Insights into the use of specific metal binding of self-assembling S-layer proteins

Most bacteria and all archaea possess as outermost cell envelope surface-layer (S-layer) proteins. These self-assembling proteins form nanostructured lattices with different symmetries, provide regular arranged pores with defined size and possess different kinds of regular arranged functional groups. The formation of stable and functional S-layer lattices via self-assembly on the cell surface, on different technical surfaces as well as interfaces is a dynamic and complex process. Despite the fact that S-layer proteins have been investigated for over 30 years, the full reaction cascade of self-assembly, which includes the role of different bivalent cations such as Ca2+ and Mg2+, are still not fully understood.

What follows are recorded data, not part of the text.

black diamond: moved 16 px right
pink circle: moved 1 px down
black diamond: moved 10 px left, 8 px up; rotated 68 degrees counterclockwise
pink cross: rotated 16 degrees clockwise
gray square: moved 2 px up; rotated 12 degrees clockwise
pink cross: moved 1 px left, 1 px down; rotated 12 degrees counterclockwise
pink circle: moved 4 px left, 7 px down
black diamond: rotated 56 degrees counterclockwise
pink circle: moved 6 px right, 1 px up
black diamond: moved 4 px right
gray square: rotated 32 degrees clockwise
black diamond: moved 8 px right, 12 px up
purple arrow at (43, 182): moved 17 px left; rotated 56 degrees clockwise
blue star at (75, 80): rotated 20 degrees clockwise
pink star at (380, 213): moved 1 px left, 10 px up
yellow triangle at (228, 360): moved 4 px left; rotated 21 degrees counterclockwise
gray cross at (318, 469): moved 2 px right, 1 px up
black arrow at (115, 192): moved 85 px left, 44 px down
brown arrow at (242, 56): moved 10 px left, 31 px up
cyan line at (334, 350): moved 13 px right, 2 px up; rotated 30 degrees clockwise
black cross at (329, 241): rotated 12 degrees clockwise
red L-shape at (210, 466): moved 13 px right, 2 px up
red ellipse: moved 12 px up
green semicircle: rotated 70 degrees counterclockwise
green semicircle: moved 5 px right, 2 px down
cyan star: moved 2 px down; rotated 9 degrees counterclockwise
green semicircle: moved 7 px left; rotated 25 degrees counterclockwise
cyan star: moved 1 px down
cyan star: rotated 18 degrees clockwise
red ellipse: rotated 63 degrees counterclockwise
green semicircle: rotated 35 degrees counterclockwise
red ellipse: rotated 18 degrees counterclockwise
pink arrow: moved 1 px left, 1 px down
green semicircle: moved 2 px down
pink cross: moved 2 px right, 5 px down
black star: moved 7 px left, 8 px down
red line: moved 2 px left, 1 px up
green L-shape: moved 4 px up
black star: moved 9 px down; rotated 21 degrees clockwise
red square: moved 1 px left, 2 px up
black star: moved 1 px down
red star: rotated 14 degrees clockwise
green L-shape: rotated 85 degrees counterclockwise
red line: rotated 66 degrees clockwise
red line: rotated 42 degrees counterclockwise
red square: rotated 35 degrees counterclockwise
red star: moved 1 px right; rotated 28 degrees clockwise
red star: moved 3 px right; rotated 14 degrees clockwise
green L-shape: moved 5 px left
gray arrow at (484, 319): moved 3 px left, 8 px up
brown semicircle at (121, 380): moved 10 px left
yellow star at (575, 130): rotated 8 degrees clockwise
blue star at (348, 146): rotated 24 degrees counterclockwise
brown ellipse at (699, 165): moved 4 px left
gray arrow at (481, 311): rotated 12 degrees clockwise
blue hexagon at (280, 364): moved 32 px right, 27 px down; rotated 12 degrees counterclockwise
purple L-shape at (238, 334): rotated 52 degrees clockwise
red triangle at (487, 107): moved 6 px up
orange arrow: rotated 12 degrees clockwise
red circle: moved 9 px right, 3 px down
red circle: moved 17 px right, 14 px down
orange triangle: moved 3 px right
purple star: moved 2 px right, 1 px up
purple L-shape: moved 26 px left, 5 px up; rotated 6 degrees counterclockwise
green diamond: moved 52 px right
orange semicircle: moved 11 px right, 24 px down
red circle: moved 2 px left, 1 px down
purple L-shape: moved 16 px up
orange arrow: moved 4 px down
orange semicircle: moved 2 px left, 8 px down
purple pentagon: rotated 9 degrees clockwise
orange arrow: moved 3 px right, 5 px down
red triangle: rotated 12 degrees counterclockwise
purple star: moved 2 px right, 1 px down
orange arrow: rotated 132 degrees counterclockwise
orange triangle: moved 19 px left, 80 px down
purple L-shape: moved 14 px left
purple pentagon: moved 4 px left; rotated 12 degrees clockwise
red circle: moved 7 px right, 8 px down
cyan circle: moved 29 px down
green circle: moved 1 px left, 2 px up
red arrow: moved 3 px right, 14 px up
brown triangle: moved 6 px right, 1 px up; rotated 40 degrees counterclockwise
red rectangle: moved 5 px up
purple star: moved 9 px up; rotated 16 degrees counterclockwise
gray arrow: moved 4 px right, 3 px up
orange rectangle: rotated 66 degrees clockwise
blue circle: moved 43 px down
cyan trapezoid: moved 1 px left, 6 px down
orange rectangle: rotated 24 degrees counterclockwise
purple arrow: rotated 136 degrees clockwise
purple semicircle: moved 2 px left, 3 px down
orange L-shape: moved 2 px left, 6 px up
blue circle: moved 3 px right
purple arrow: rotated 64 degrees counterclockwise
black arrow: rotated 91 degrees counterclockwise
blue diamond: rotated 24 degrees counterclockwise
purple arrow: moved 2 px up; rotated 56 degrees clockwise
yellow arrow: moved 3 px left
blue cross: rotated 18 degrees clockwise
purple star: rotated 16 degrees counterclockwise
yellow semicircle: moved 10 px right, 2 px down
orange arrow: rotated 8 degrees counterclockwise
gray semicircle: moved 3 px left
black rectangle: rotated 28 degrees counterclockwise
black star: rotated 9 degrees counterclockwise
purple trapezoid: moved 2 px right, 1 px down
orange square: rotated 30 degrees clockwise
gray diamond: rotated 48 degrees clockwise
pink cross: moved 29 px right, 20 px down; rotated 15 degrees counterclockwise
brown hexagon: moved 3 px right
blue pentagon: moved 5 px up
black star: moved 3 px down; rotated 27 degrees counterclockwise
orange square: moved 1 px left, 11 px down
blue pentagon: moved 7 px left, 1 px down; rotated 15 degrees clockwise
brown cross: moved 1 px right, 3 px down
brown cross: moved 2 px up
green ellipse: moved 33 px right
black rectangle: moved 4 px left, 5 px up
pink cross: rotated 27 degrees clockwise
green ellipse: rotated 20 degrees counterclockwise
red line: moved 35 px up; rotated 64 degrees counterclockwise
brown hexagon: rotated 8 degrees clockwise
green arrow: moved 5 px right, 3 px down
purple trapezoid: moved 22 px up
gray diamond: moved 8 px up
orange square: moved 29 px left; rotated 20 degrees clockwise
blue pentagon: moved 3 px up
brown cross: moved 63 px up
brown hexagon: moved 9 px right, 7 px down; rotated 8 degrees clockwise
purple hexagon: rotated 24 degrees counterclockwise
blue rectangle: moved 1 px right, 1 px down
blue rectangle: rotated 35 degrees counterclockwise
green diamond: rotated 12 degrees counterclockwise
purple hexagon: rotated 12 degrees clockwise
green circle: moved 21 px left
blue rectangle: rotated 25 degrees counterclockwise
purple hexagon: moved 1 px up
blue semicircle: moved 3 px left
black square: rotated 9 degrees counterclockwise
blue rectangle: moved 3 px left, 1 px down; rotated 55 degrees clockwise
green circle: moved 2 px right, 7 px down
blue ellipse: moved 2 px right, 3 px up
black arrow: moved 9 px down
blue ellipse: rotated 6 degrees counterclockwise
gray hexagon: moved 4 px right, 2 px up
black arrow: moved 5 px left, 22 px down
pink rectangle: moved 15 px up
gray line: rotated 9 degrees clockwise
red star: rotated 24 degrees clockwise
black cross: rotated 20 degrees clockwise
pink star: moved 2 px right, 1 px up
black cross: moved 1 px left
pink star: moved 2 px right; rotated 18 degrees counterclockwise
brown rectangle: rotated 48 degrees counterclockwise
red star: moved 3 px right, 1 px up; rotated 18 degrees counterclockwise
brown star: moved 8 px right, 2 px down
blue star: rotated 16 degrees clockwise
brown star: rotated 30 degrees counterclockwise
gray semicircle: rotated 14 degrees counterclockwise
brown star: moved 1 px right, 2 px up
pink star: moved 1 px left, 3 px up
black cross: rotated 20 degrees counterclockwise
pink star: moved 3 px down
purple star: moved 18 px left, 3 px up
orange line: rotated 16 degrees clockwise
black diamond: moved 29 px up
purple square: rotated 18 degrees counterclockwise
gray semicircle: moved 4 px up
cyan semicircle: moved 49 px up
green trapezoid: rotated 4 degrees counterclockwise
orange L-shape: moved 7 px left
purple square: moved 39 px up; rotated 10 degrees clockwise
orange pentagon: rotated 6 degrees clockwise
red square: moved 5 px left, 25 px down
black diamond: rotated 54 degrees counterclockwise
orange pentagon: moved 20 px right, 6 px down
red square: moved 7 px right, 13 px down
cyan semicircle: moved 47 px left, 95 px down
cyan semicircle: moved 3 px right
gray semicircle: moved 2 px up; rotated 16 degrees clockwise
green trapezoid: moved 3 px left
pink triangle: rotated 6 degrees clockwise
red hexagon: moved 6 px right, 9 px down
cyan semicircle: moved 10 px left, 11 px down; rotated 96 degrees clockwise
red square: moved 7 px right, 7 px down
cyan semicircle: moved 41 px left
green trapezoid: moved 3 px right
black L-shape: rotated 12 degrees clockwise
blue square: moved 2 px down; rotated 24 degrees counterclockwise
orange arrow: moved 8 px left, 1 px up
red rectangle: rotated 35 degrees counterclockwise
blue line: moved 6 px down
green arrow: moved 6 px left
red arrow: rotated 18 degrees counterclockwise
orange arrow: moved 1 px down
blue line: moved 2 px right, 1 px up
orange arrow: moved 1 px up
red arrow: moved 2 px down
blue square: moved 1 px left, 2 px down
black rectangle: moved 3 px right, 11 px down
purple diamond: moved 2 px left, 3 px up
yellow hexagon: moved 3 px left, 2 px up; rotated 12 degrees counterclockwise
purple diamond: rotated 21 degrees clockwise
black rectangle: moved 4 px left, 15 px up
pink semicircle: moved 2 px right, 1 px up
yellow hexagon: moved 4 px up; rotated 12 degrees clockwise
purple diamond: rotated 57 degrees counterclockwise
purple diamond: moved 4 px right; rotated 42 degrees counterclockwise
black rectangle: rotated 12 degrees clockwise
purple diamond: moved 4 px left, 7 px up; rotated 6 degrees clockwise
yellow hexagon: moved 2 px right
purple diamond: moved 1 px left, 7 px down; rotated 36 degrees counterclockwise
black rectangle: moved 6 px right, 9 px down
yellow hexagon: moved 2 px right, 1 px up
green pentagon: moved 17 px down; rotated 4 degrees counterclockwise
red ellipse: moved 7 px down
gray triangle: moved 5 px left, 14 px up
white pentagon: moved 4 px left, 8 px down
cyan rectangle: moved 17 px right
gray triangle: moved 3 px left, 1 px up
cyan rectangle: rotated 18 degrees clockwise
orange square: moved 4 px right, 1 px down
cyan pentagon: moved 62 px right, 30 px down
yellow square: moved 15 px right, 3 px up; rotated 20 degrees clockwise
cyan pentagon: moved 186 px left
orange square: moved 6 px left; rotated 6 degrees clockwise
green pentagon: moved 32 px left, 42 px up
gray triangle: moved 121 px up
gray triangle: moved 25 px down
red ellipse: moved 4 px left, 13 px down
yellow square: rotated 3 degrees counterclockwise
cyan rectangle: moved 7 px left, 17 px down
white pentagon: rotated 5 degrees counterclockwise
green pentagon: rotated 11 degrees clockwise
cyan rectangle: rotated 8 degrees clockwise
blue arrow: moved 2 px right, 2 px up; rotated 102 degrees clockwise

Furthermore, S-layers have a number of important intrinsic properties, e.g. they provide cellular wall protection, mediate selective exchange of molecules and therefore function as molecular sieves. Interestingly, S-layers from bacterial isolates recovered from heavy metal contaminated environments have outstanding metal binding properties and are highly stable. They show potential for selective binding of several metals some of them with high affinity. Therefore, three aspects of the metal-interactions with S-layer proteins must be taken into account.
First, S-layers possess different functionalities, e.g. carboxyl-, phosphoryl, hydroxyl groups, binding toxic metals and metalloids, like U and As, unspecifically and by this hinder them to enter the interior of prokaryotic cells. This interaction process is strongly driven by pH-value as the functionalities need to be deprotonated. Second, precious metals like Au and Pd are likewise bound unspecifically to functional groups, but presumably covalently making the binding irreversible unless the S-layer protein is destroyed completely.
Third, some metals are needed for native protein folding of the S-layer protein monomer, self-assembly, and the formation of highly-ordered lattices. These particular metals are bivalent cations such as Ca2+. As known from titration experiments, certain S-layer proteins bind Ca2+ specifically, thereby forming very stable complexes. There are at least two different binding sites for these bivalent cations showing different binding affinities. Important is that these binding sites not only allow selective binding of calcium, but also of chemical-equal elements including the trivalent lanthanides (Eu3+, Tb3+), possessing comparable ionic radii. This was proven by titration and laser fluorescence spectroscopic experiments.
This study shows that the intrinsic properties and physiological functions of the S-layer proteins build the base for its selective metal binding behavior and its potential for fabrication of biohybrid materials. So by combining S-layers with a layer-by-layer technique different materials can be furnished with coatings. The produced biohybrid materials can be directly used as selective metal filter material for the removal or recovery of strategic relevant metals using pH-value as regulating parameter for selective metal binding and also conceivably release.